Отказ от объяснения физического механизма в пользу математического описания явился сильнейшим потрясением даже для выдающихся ученых. Гюйгенс считал идею тяготения абсурдной на том основании, что действие его, передаваемое через пустое пространство, исключало какой бы то ни было механизм. У Гюйгенса вызывало удивление, что Ньютон взял на себя труд проделать множество громоздких вычислений, не имея для этого ни малейшего основания, кроме математического закона всемирного тяготения. Многие другие естествоиспытатели и философы также выступили против чисто математического описания тяготения. Немецкий философ и математик барон Готфрид Вильгельм Лейбниц (1646-1716) среди прочих современников Ньютона подверг критике его труды по теории гравитации, считая, что знаменитая формула для силы тяготения — не более чем вычислительное правило, не заслуживающее названия закона природы. Закон всемирного тяготения Ньютона Лейбниц не без издевки сравнивал с «законами», существующими в человеческом обществе, и с анимистическим объяснением Аристотеля падения камня на землю ссылкой на «желание» камня вернуться на свое естественное место.
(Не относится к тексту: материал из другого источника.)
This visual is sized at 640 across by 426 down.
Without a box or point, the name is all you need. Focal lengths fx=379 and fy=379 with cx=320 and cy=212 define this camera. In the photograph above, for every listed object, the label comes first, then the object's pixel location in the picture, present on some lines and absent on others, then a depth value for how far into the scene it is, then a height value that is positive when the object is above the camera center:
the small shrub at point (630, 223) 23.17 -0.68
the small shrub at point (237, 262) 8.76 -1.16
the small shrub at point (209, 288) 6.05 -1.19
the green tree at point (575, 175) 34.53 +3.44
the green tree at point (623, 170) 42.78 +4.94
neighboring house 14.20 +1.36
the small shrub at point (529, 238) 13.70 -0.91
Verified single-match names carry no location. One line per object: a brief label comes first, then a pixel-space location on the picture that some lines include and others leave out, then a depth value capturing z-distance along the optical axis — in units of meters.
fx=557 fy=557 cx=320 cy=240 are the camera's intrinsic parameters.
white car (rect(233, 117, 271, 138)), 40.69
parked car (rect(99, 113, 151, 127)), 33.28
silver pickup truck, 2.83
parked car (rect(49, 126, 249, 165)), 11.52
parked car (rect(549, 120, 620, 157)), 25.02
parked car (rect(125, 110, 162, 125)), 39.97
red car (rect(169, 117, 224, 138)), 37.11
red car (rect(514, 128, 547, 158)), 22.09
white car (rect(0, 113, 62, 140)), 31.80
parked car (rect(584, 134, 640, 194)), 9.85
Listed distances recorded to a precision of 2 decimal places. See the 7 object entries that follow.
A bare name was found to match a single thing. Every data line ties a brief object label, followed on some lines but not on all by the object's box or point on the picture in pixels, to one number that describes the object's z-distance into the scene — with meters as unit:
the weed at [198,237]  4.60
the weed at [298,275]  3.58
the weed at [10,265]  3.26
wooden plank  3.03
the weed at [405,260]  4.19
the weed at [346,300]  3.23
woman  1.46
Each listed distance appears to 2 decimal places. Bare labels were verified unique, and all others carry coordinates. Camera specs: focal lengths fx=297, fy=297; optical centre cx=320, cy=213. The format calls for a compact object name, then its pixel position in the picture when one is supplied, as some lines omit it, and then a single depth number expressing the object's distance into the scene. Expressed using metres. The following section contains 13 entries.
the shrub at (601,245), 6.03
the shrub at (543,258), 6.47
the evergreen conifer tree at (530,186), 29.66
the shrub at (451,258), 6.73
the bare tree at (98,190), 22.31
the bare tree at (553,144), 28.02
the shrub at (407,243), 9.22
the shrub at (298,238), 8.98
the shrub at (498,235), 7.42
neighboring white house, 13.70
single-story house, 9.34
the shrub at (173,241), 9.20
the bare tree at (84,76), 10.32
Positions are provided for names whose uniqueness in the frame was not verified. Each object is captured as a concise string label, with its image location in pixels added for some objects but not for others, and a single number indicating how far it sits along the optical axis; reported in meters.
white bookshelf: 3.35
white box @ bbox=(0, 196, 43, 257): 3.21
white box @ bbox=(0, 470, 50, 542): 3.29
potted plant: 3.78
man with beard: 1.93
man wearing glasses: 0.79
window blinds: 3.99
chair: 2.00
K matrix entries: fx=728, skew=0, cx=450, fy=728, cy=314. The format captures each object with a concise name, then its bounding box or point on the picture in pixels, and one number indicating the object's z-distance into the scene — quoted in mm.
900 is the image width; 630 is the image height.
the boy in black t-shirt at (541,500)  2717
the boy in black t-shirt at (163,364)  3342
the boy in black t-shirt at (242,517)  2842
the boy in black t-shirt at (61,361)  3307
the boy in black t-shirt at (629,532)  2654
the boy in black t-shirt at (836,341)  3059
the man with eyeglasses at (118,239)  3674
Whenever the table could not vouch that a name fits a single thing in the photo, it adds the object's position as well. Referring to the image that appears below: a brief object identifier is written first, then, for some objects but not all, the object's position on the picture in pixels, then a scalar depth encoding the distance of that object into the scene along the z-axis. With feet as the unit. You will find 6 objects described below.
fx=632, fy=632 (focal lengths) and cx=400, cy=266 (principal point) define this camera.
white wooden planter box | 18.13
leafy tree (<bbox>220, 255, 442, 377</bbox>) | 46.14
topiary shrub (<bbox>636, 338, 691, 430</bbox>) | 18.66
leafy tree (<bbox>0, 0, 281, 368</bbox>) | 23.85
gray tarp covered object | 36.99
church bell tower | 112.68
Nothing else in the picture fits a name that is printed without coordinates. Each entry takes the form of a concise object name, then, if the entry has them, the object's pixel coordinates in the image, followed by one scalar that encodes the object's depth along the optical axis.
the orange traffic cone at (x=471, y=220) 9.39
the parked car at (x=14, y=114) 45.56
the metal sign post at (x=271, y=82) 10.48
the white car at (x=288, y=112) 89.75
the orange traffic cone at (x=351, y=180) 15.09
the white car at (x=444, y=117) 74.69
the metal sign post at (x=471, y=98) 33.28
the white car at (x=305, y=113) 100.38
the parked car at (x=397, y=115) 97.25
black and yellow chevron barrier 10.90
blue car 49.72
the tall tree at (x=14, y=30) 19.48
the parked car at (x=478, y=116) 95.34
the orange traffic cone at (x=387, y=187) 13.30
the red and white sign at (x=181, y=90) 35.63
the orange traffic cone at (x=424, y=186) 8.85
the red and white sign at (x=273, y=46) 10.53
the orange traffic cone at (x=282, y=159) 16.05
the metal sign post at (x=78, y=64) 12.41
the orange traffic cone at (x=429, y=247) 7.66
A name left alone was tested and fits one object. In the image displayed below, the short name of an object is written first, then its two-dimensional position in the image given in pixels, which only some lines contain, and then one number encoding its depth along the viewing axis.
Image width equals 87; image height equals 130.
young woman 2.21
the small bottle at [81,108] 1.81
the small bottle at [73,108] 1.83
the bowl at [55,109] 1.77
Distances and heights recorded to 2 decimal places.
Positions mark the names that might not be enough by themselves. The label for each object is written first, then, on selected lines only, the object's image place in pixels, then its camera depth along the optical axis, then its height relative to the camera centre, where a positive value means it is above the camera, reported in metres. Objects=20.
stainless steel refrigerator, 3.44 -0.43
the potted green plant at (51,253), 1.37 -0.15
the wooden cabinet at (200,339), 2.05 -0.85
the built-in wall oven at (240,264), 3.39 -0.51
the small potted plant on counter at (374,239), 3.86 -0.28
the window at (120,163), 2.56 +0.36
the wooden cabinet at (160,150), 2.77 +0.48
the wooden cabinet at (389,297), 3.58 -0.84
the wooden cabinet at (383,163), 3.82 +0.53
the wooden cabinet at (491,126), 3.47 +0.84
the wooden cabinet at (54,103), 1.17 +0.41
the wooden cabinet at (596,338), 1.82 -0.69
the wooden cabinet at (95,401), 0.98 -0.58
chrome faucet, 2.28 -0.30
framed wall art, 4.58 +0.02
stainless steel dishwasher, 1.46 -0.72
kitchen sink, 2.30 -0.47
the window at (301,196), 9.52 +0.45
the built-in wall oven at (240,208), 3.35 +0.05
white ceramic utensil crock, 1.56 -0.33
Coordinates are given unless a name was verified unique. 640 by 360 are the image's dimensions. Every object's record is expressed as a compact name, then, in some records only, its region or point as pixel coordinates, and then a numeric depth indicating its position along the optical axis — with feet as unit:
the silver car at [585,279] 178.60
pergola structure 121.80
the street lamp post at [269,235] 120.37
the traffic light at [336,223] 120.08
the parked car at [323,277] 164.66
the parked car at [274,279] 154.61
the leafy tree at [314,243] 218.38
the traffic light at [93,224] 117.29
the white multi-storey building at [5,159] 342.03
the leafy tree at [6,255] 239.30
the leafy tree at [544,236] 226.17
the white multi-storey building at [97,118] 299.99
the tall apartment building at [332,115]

Вопреки широко распространенному мнению о якобы полной «понятности» силы тяготения, никому еще не удалось объяснить ее физическую реальность. Считалось, что это фикция, подсказанная способностью человека прикладывать силу к различным телам. Величайшие научно-фантастические сюжеты скрываются за респектабельным фасадом физической науки. Но возможность получения математических следствий из количественного закона принесла столь богатые плоды, что эту процедуру стали считать неотъемлемой частью физической науки. Понимание физических причин явления было принесено физикой в жертву математическому описанию и математическому предсказанию. Кроме того, в наши дни еще более отчетливо, чем во времена Ньютона, стало очевидно, что лучшее знание физического мира есть знание математическое. Мятежному семнадцатому столетию от прошлого достался качественный мир, исследованию которого существенно помогали математические абстракции. Уходя, этот век оставил в наследство грядущему количественный мир, в математических законах которого таилась конкретность реального мира.
И во времена Ньютона, и на протяжении двух последующих веков физики говорили о действии гравитации как о «действии на расстоянии», и это лишенное всякого смысла выражение использовалось вместо объяснения физического механизма.